Taliban Tactics Scare off Afghan Voters

The Free and Fair Elections Foundation, an Afghan group, said Taliban militants had followed through on threats and chopped the fingers off of two voters in the southern district of Kandahar. The interior ministry says the Taliban launched more than 70 attacks and killed at least 26 on election day.

"When you're holding an election during a war, it's extremely difficult I think to have the types of observer missions that you might have in a different country," Katulis said.

"International observers were extremely constrained in their ability to actually see much of this election," he said. "I don't know of any international observer delegation that had a significant presence in the rural parts of this country. And this country is mostly rural."
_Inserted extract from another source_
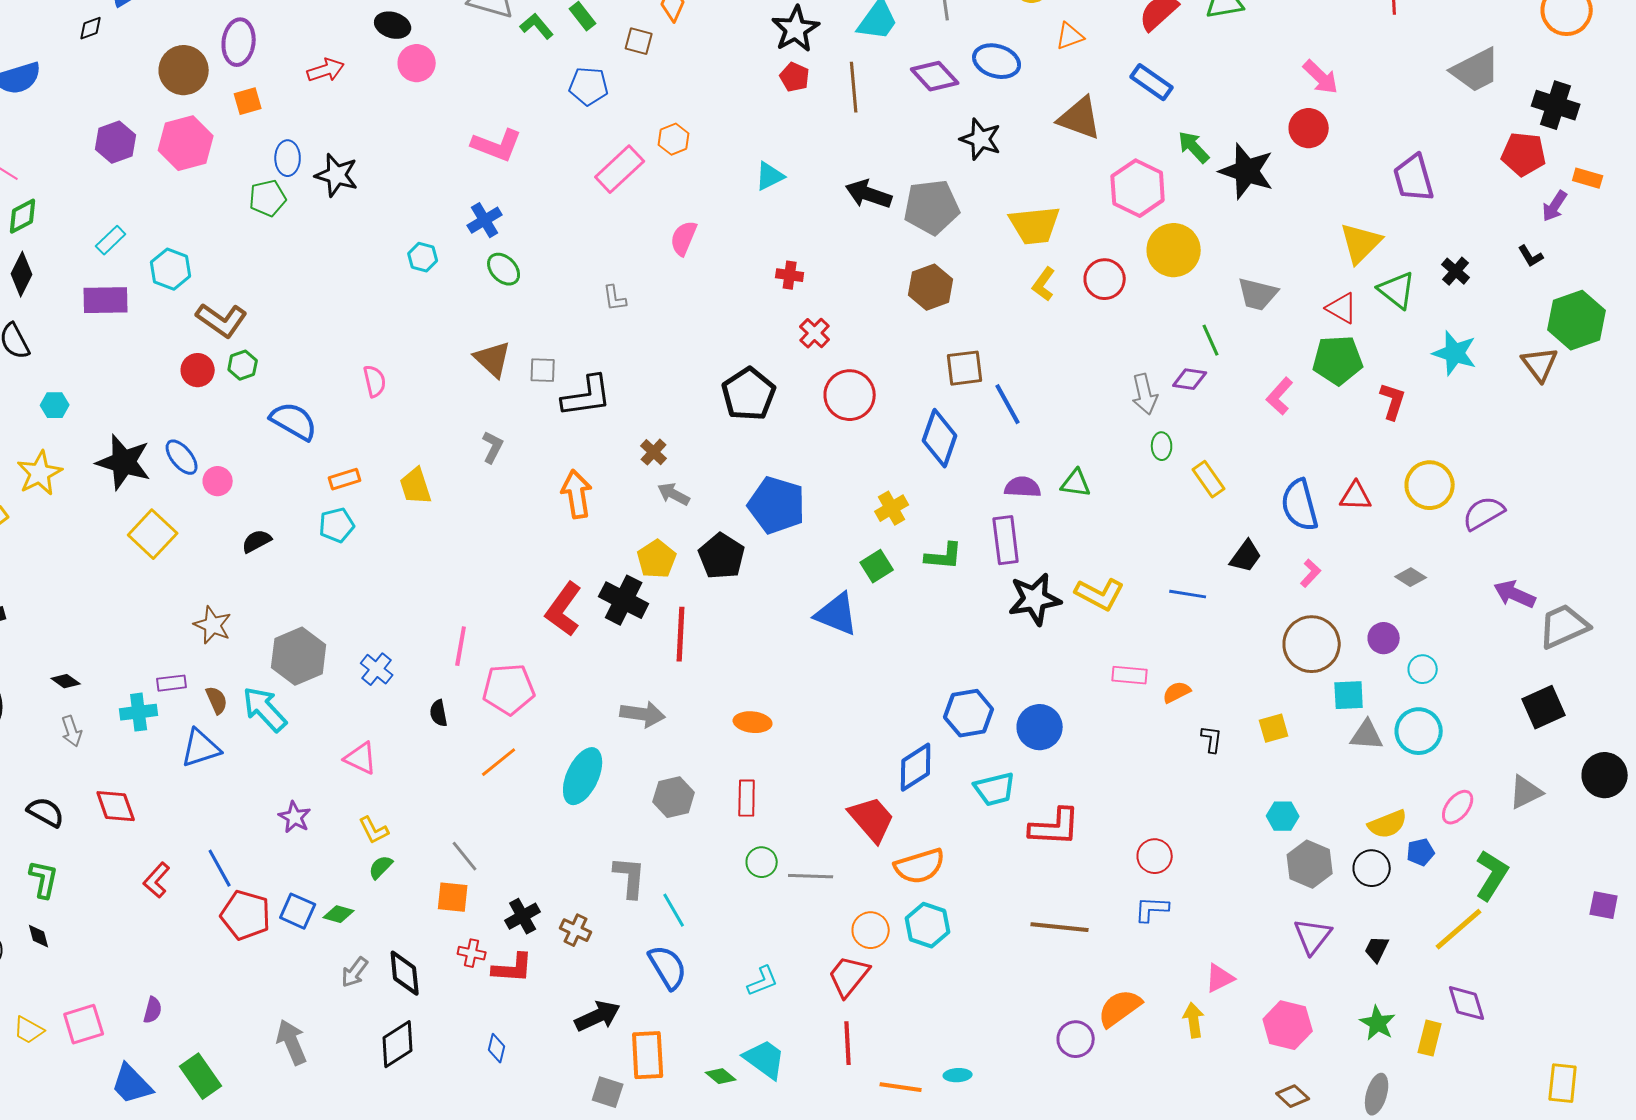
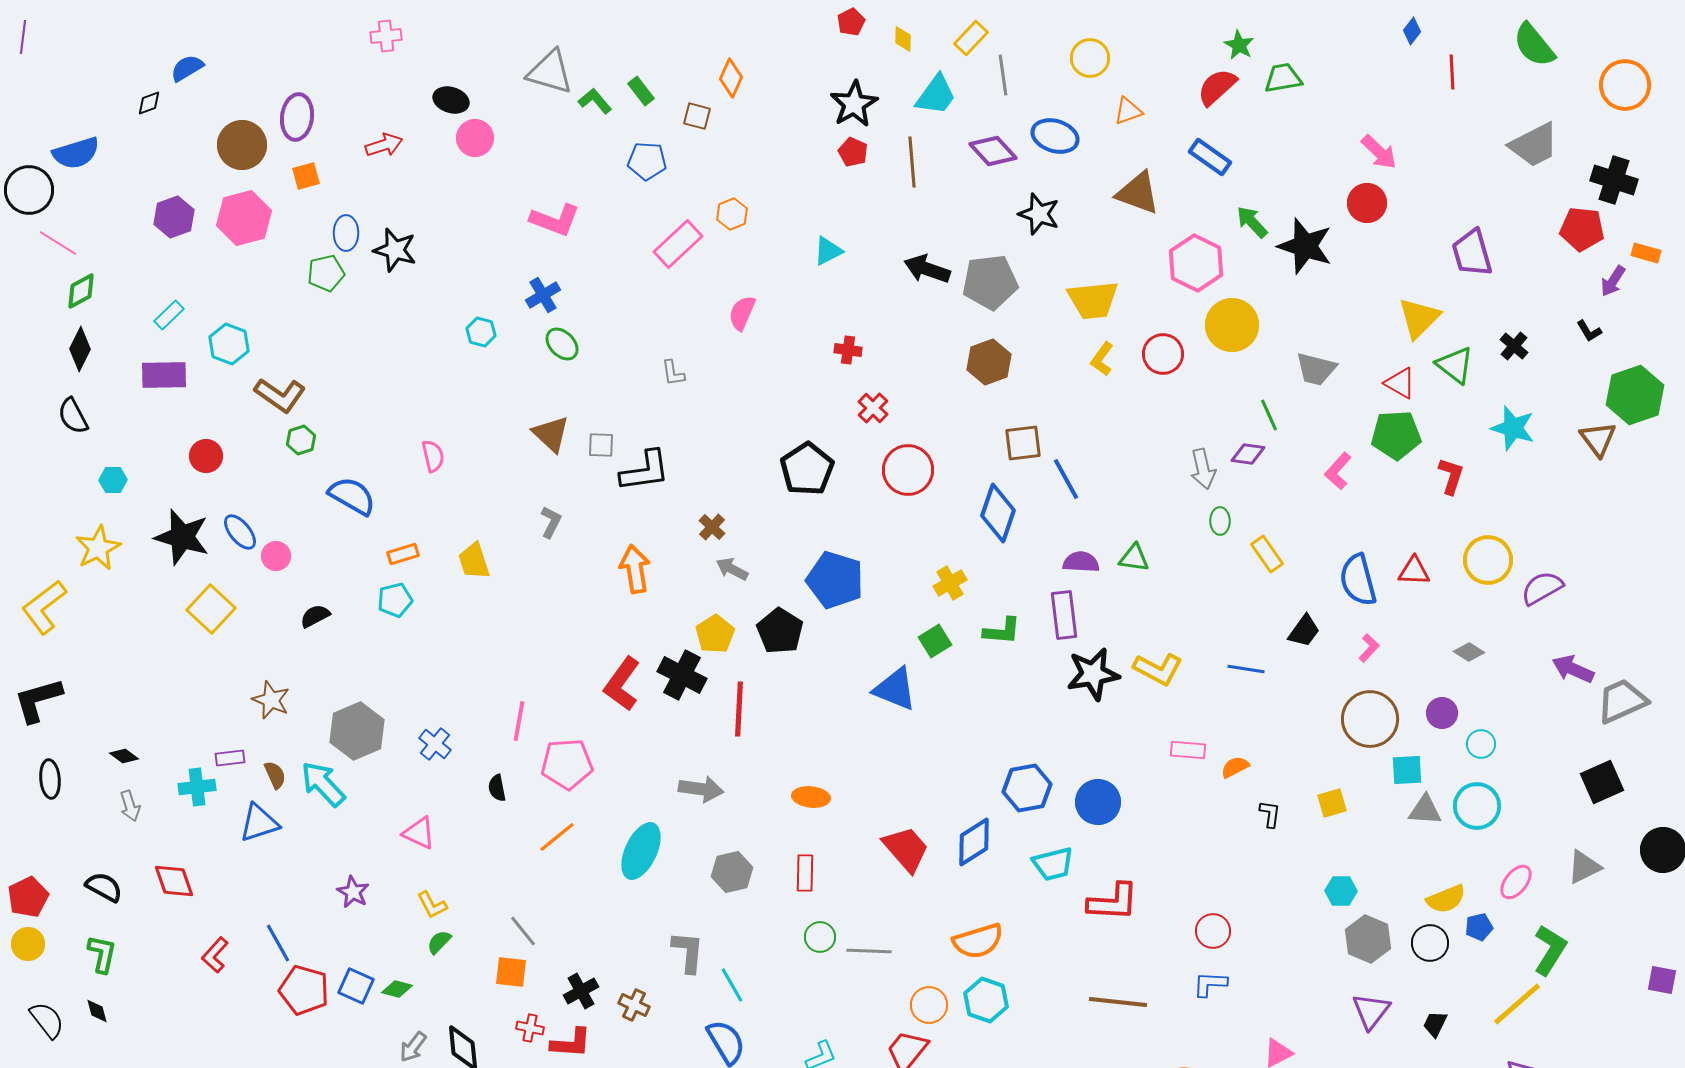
red circle: (198, 370) -> (206, 456), moved
red trapezoid: (872, 819) -> (906, 849), moved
There are no official tallies of turnout, especially in southern Afghanistan, where the Taliban are strongest. But in Helmand and Kandahar, where thousands of U.S. troops have arrived this year to try and battle back the insurgency, threats and dozens of attacks reduced turnout to as low as 5 percent, according to the campaign of Ashraf Ghani, who was running fourth in polls before the election.

International observers have said turnout would be closer to 10 to 15 percent, and that overall turnout will be around 50 percent.
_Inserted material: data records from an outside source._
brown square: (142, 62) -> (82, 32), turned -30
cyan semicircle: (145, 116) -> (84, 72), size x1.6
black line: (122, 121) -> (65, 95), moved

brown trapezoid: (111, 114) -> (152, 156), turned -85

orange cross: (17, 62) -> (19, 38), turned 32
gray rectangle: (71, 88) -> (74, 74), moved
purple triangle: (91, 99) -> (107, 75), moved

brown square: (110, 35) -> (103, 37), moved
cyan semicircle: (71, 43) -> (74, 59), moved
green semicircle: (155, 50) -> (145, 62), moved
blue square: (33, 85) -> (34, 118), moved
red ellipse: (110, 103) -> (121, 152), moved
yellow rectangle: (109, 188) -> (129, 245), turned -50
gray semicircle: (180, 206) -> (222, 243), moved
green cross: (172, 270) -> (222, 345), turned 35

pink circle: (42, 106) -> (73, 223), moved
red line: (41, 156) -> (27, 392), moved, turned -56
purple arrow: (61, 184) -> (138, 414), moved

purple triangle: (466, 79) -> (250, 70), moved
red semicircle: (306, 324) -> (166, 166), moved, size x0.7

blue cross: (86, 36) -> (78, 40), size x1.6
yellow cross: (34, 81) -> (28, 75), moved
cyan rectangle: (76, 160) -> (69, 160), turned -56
That is far lower than the 70 percent turnout during the 2004 elections.

The difference is reflective of the changes in Afghanistan since 2004: a deterioration of security and widespread disenchantment with democracy. More than half of Afghans, according to an ABC/BBC/ARD poll, believe the country is headed in the wrong direction.

That was evident in a long conversation in one of Kabul's central parks with a group of men in their late 20s and early 30s. For an hour the group traded comments about the election and answered ABC News questions. All the men were Pashtun, the largest ethnic group of the country and the one most affected by lack of security. Of the nine talking, only one voted, though he had managed to wash off most of the indelible ink used to prevent fraud.

Unemployed Afghans Say Presidential Vote Unlikely to Improve Life

Agha Khan, 28 answered for the group when he said most of them did not vote because the Taliban controls much of the areas where their families live.

He said he was driving from Jalalabad, where his family lives in eastern Afghansitan, to Kabul when "the police told me that on the way there are Taliban. They were stopping people and checking their fingers, and whoever had voted and had ink on their fingers, they were cutting their fingers off."

"Security is a big factor," said Samiullah, 29, who like many Afghans goes by only one name. He lives on the edge of Kabul and said there was a small Taliban attack early in the morning.

"My phone started ringing and everyone from my family was asking, 'Where are you, what the hell are you doing, why aren't you home?'" he said. "I told them I was voting. And they asked, 'Why? It's not worth it.' So many of my family had registered to vote, but they didn't go out because of security that day."

The disillusionment extends to their personal lives. Asked where they worked, each admitted he did not have a job. And asked whether they thought the next president could help get them jobs, only one said yes.

"Everyone should accept the election," Samiullah said. "Afghans have suffered from the last three decades of war, so now this is the time for them to put their hands together and just accept it and just move forward."